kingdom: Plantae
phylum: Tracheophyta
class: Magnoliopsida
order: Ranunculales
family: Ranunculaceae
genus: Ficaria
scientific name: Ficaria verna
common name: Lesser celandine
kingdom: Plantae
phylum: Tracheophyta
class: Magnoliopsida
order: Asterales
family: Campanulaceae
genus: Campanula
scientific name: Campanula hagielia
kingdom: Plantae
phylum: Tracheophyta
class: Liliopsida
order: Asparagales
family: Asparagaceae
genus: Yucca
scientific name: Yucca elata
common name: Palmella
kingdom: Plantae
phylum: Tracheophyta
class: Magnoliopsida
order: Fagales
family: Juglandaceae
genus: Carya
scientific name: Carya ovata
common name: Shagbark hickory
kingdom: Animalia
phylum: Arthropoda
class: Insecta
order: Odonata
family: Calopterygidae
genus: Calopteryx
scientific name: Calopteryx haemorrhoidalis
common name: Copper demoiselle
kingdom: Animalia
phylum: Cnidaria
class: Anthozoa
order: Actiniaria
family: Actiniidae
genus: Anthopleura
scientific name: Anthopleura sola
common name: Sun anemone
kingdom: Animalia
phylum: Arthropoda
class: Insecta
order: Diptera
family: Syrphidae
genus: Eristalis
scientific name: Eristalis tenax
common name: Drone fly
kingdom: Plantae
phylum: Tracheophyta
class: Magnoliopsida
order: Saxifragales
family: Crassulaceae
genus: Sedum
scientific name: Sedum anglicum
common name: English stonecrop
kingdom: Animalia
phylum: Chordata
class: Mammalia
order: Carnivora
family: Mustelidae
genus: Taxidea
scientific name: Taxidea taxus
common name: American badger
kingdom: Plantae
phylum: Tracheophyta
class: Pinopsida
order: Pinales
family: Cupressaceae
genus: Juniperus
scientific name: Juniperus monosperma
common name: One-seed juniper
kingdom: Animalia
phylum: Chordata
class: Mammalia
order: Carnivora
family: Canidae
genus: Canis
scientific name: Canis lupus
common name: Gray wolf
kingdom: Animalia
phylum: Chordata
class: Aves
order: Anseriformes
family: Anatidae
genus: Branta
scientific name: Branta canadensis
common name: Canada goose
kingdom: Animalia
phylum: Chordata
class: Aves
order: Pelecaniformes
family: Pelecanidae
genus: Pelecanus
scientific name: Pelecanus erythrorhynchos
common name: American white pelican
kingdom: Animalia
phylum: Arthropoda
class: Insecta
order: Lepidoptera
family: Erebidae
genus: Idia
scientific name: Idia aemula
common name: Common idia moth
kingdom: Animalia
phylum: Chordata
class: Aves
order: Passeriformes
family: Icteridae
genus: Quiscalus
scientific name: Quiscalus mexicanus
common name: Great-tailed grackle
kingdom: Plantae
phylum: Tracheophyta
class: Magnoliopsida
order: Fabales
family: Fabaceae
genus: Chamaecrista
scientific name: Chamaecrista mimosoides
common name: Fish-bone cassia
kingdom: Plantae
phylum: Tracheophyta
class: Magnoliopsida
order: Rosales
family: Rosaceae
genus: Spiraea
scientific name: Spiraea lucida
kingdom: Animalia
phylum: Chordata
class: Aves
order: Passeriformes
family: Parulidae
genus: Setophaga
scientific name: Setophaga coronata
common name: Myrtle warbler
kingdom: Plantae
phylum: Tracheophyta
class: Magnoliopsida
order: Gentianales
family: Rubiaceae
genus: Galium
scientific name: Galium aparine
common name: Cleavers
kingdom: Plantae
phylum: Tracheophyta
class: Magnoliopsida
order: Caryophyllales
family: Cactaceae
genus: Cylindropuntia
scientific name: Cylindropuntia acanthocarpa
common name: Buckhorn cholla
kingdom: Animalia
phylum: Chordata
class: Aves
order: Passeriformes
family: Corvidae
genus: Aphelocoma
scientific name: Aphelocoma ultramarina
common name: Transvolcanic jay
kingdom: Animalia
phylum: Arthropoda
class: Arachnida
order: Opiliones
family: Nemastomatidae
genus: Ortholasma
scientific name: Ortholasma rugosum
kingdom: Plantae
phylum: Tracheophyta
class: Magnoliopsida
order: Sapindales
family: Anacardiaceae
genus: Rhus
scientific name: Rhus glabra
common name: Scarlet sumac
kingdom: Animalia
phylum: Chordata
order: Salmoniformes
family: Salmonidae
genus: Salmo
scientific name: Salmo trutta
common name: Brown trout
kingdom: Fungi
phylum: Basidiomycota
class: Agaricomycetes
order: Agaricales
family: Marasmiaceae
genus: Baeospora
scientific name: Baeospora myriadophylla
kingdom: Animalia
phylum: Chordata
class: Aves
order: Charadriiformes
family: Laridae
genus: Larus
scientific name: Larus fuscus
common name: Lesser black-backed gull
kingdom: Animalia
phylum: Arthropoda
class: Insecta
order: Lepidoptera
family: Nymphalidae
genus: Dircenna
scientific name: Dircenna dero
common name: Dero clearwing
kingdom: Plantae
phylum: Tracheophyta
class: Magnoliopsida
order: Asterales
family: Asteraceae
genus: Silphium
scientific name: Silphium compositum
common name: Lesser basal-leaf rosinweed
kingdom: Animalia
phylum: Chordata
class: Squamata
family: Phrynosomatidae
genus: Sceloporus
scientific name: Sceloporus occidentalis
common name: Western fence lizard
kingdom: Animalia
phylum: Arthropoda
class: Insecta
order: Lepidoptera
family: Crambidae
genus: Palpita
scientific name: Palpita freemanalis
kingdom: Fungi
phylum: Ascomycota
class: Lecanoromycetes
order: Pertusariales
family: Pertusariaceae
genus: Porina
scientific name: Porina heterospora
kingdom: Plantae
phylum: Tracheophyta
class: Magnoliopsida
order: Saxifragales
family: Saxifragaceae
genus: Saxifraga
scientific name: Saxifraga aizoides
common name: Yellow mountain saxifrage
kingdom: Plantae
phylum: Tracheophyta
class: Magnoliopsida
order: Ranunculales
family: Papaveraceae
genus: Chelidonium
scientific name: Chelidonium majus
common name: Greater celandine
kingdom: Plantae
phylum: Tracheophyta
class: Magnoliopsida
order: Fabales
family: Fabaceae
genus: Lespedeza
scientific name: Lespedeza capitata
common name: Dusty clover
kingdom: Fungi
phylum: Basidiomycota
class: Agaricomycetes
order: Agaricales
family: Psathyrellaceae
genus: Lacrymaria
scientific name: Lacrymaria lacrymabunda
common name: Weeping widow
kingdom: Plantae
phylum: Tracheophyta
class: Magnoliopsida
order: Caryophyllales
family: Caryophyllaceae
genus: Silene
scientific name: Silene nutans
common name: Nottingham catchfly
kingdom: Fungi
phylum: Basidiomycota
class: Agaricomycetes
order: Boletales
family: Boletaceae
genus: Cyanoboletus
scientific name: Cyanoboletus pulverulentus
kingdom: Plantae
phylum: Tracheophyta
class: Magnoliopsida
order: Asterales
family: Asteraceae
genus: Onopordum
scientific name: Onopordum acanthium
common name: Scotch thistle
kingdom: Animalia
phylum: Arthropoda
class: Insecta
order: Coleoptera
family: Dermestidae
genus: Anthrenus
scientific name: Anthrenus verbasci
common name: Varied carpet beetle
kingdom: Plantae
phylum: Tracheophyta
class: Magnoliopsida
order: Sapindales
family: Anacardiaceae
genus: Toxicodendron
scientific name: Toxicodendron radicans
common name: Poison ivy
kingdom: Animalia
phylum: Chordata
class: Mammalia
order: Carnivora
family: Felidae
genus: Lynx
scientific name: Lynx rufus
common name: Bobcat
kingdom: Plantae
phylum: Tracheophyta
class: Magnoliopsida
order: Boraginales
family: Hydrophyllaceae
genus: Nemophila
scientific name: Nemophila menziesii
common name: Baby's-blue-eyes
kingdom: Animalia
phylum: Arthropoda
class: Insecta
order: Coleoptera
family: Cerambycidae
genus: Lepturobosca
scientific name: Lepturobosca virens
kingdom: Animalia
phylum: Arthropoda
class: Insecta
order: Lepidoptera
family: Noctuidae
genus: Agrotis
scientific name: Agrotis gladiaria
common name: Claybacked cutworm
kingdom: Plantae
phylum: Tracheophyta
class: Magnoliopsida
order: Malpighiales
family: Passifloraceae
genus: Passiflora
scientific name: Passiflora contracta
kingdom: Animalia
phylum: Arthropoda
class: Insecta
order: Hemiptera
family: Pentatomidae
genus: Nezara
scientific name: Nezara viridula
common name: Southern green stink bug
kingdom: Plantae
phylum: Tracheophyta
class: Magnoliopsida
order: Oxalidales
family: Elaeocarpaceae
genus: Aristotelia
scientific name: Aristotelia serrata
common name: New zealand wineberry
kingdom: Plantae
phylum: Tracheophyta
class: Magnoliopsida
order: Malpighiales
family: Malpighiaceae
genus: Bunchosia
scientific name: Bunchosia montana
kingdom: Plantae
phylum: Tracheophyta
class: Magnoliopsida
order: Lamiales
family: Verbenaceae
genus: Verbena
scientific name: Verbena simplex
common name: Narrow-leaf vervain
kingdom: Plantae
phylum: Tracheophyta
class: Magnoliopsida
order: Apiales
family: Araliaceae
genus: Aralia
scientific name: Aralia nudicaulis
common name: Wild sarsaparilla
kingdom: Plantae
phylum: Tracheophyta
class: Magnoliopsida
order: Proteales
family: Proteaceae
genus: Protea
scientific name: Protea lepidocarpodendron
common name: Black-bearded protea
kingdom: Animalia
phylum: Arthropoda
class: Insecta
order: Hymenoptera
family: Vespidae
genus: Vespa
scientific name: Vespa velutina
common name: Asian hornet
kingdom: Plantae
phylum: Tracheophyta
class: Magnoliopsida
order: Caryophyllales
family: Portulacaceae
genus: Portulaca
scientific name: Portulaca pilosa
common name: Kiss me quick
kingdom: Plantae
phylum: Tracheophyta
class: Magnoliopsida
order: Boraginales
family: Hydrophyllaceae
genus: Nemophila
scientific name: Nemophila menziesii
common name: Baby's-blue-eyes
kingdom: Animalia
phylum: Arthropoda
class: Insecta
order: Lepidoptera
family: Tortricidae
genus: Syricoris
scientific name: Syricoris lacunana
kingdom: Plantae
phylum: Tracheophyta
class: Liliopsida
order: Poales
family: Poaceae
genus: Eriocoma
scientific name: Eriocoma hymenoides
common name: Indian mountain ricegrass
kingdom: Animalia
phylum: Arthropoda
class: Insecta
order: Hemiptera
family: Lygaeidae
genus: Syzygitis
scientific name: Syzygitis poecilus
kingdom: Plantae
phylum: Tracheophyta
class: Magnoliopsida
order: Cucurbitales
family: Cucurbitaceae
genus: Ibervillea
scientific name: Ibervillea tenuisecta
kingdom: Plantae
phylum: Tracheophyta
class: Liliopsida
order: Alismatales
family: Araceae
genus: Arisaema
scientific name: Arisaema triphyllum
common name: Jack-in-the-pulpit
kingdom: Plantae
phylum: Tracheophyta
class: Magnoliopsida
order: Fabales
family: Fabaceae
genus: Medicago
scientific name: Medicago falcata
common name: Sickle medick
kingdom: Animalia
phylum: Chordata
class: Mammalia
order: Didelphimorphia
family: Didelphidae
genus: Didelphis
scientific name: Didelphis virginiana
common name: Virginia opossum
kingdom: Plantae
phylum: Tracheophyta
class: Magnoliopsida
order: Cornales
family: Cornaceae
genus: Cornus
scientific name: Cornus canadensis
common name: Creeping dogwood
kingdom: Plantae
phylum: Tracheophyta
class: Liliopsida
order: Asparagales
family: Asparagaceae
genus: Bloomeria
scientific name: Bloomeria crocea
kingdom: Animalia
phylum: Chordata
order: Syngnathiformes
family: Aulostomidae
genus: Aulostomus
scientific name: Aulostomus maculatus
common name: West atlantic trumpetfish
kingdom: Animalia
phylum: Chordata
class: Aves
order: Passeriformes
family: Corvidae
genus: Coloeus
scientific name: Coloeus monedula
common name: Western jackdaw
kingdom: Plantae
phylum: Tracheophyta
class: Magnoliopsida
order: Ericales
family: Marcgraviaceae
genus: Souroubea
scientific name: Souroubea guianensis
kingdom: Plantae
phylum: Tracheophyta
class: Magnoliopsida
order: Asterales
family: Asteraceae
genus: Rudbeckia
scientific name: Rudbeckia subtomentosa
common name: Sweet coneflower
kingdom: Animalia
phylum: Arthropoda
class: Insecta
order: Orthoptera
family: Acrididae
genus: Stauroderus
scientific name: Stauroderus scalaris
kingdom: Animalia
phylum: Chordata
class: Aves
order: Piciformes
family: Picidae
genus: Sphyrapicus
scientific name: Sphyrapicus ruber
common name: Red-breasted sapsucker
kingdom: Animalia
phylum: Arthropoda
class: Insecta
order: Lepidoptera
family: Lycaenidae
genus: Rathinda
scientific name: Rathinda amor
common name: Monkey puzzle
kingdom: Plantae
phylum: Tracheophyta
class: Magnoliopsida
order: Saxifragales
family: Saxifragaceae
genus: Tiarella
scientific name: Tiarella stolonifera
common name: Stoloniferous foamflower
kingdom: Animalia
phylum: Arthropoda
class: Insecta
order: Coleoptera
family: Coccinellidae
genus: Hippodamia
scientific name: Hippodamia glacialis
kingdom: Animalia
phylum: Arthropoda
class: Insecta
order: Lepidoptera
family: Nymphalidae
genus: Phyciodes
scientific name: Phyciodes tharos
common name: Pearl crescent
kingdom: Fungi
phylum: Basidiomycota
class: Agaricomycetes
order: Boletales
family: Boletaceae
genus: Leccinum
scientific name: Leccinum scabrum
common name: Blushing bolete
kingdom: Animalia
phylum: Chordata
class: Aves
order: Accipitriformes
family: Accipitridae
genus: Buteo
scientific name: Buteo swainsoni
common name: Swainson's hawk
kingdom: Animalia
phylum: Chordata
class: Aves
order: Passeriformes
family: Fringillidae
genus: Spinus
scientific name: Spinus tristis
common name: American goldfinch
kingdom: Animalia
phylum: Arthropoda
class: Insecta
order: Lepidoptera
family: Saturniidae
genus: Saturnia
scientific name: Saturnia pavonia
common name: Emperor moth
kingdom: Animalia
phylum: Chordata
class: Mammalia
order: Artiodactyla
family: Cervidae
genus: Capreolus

● ● ● ●

» **Task details**
Write out again every line from the start of the records through the line containing "scientific name: Canis lupus", with that line included.

» **Problem solution**
kingdom: Plantae
phylum: Tracheophyta
class: Magnoliopsida
order: Ranunculales
family: Ranunculaceae
genus: Ficaria
scientific name: Ficaria verna
common name: Lesser celandine
kingdom: Plantae
phylum: Tracheophyta
class: Magnoliopsida
order: Asterales
family: Campanulaceae
genus: Campanula
scientific name: Campanula hagielia
kingdom: Plantae
phylum: Tracheophyta
class: Liliopsida
order: Asparagales
family: Asparagaceae
genus: Yucca
scientific name: Yucca elata
common name: Palmella
kingdom: Plantae
phylum: Tracheophyta
class: Magnoliopsida
order: Fagales
family: Juglandaceae
genus: Carya
scientific name: Carya ovata
common name: Shagbark hickory
kingdom: Animalia
phylum: Arthropoda
class: Insecta
order: Odonata
family: Calopterygidae
genus: Calopteryx
scientific name: Calopteryx haemorrhoidalis
common name: Copper demoiselle
kingdom: Animalia
phylum: Cnidaria
class: Anthozoa
order: Actiniaria
family: Actiniidae
genus: Anthopleura
scientific name: Anthopleura sola
common name: Sun anemone
kingdom: Animalia
phylum: Arthropoda
class: Insecta
order: Diptera
family: Syrphidae
genus: Eristalis
scientific name: Eristalis tenax
common name: Drone fly
kingdom: Plantae
phylum: Tracheophyta
class: Magnoliopsida
order: Saxifragales
family: Crassulaceae
genus: Sedum
scientific name: Sedum anglicum
common name: English stonecrop
kingdom: Animalia
phylum: Chordata
class: Mammalia
order: Carnivora
family: Mustelidae
genus: Taxidea
scientific name: Taxidea taxus
common name: American badger
kingdom: Plantae
phylum: Tracheophyta
class: Pinopsida
order: Pinales
family: Cupressaceae
genus: Juniperus
scientific name: Juniperus monosperma
common name: One-seed juniper
kingdom: Animalia
phylum: Chordata
class: Mammalia
order: Carnivora
family: Canidae
genus: Canis
scientific name: Canis lupus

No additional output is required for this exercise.